_TO BE DONE_: Put the data below into a Markdown table with the columns Row and Line, covering the lines from the line with "country: DE" up to and including the line with "latitude: 37.7359". Skip blank lines, and leave the pictures out.

_EXCERPTED RECORDS_:
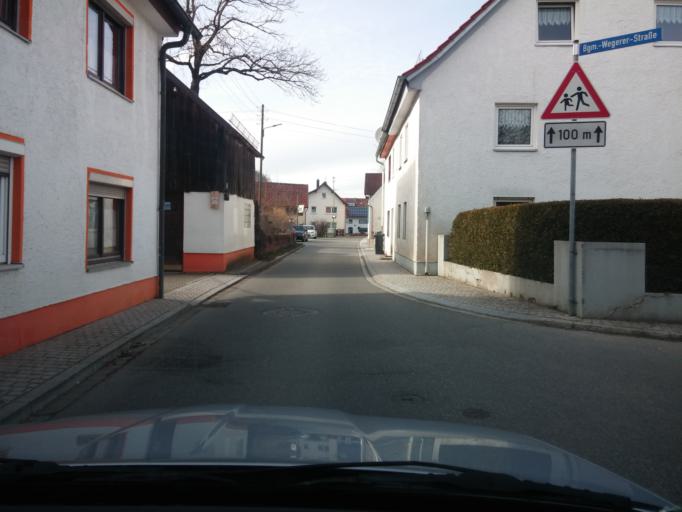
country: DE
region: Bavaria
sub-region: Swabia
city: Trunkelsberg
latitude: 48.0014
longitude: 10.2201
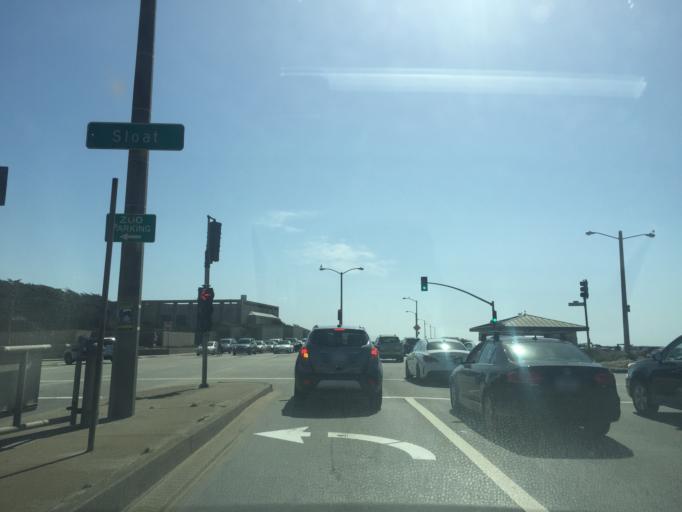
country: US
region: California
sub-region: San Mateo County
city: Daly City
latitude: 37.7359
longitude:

...

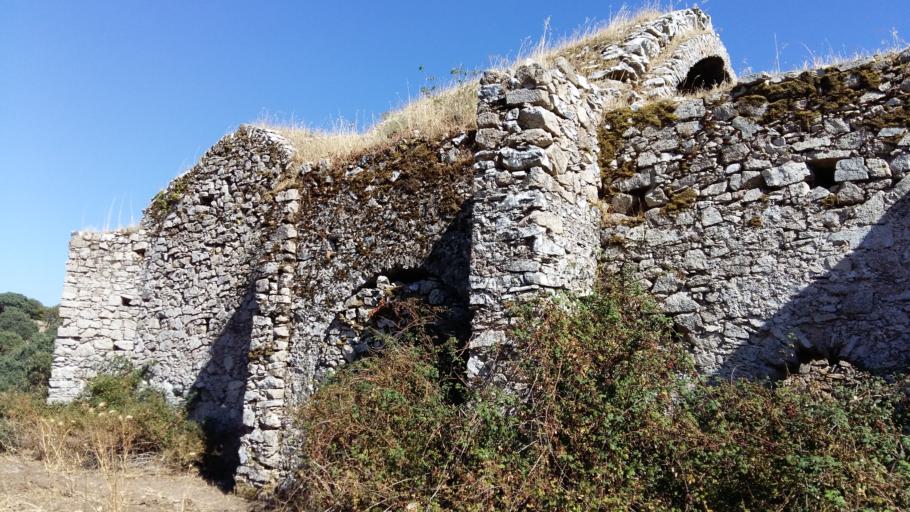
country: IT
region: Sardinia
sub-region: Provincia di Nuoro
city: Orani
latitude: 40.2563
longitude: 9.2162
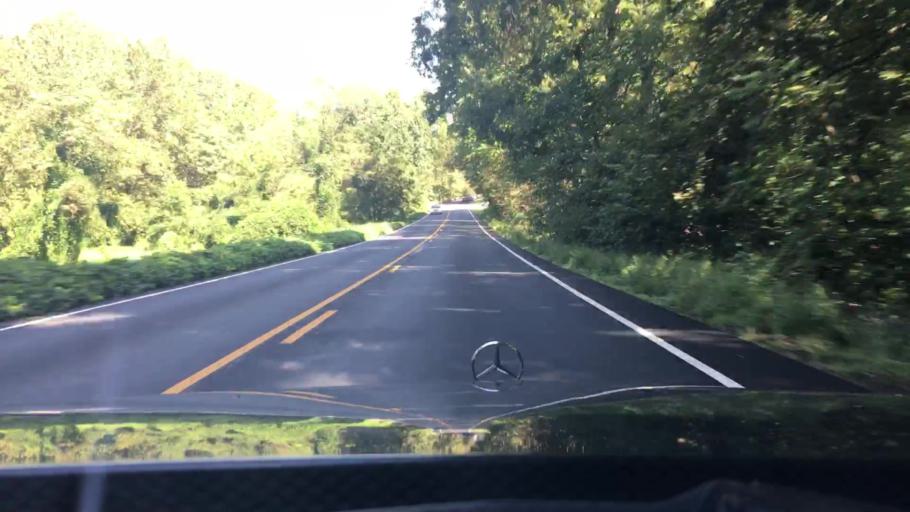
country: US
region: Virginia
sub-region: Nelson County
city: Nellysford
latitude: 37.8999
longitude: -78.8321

_TASK RESPONSE_:
| Row | Line |
|---|---|
| 1 | country: DE |
| 2 | region: Bavaria |
| 3 | sub-region: Swabia |
| 4 | city: Trunkelsberg |
| 5 | latitude: 48.0014 |
| 6 | longitude: 10.2201 |
| 7 | country: US |
| 8 | region: California |
| 9 | sub-region: San Mateo County |
| 10 | city: Daly City |
| 11 | latitude: 37.7359 |